> PROBLEM DESCRIPTION: In the discussion below about Firefox's multiprocess architecture, find the passage that opens with the words containing "Parts of Quantum" and closes with "mine set at 10.", and copy it word for word.

> EXTRACT PROVIDED:
From my experiments with it, this still does not fix the problem that the javascript in all windows shares one core. A script running in one browser window still slows down the other windows.

A problem that Chrome has solved years ago. So I think this is not really a leap for the web. Just FireFox catching up a bit.

FireFox is my main browser. The way I deal with it is that I start multiple instances as different users. So they run inside their own process. This way I can have a resource hungry page open in one window (For example a dashboard with realtime data visualization) and still work smoothly in another.




> So I think this is not really a leap for the web. Just FireFox catching up a bit.

To be clear, Project Quantum is the next phase of architecture, post-Electrolysis. We're also simultaneously working on multiple content processes (which is how Chrome often avoids inter-window jank), but not under the Quantum umbrella.

We think we can do better though, which is where Quantum comes in. The Quantum DOM project is designed to solve exactly the problem you're describing, while using fewer resources and scaling to more tabs. Stay tuned!


This sounds like it directly conflicts with sandboxing tabs, either for security or stability. Am I missing something?


Mozilla engineer Bill McCloskey describes how Quantum DOM will use both multiple OS processes and cooperatively-scheduled, user-space threads to preempt and throttle iframes and background tabs:

https://billmccloskey.wordpress.com/2016/10/27/mozillas-quan...


> this still does not fix the problem that the javascript in all windows shares one core

Yes, that's what makes it the "first stage".

The "leap" part is not Electrolysis; as you note that's just table stakes. The "leap" part is what we can work on now that the Electrolysis first stage, which was very labor-intensive, is done.


Servo has a solution for that: it runs all origins in separate threads. (Note that this goes further than Chrome does; Servo runs cross origin iframes off the main thread too, while Chrome does not.)

Gecko is solving this too, with Electrolysis and Quantum DOM. But because the architectures are so different at the DOM level (direct bindings vs. an XPCOM/direct binding hybrid, tracing vs. reference counting, off main thread layout vs. main thread layout, Rust serialization vs. IPDL, etc.) the Servo solution doesn't directly apply to Gecko. So Gecko and Servo are working on their own solutions mostly independently, rather than sharing code as in most of Quantum.


Parts of Quantum are addressing this, and also Electrolysis will also probably grow to fix this as well. You can already turn on multiple content processes in Firefox to get Chrome-like behavior (at the cost of some rough edges; there's a reason it's not currently the default). I think the setting is dom.ipc.process-count in about:config. I have mine set at 10.


Yes, I heard about it. For now, I disabled Electrolysis completely again, because I had pages freeze sometimes when I had it on. Maybe because it is incompatible with some plugin I use. My current solution to tun multiple instances as different users works best for me so far.


> A problem that Chrome has solved years ago.

The trade-off is the crazy amount of resources Chrome uses,even on a multicore machine. 20 process spawned and shit like this can bring down any computer. Chrome resource usage is excessive.


You can alleviate this problem by increasing dom.min_background_timeout_value.

> EXTRACTED DATA:
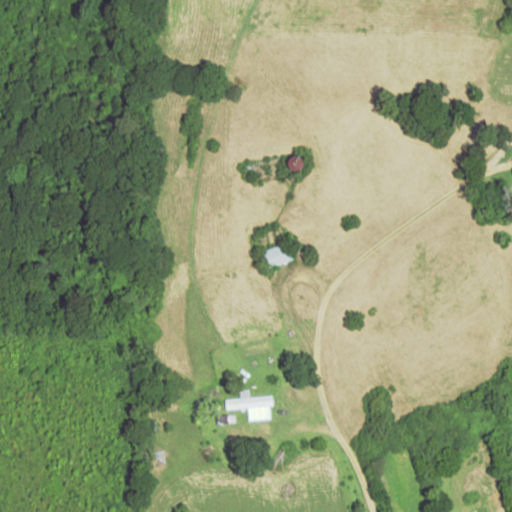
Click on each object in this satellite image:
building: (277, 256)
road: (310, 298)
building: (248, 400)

==

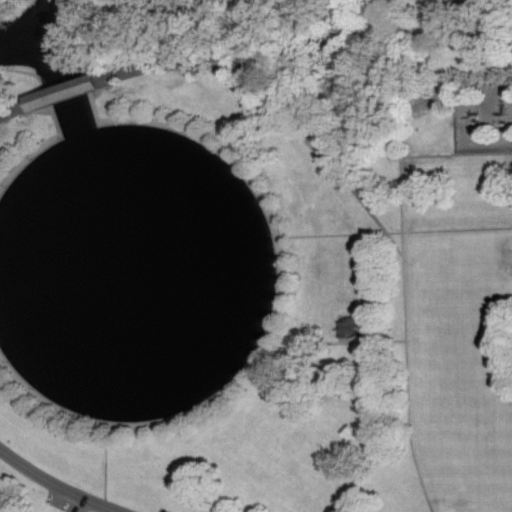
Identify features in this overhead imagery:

--

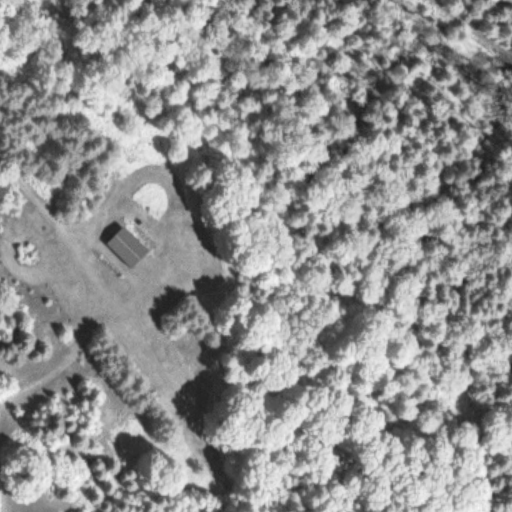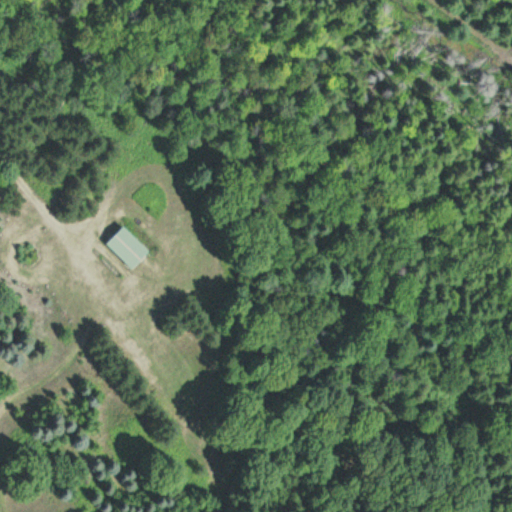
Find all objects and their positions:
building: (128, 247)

> REPLY:
Parts of Quantum are addressing this, and also Electrolysis will also probably grow to fix this as well. You can already turn on multiple content processes in Firefox to get Chrome-like behavior (at the cost of some rough edges; there's a reason it's not currently the default). I think the setting is dom.ipc.process-count in about:config. I have mine set at 10.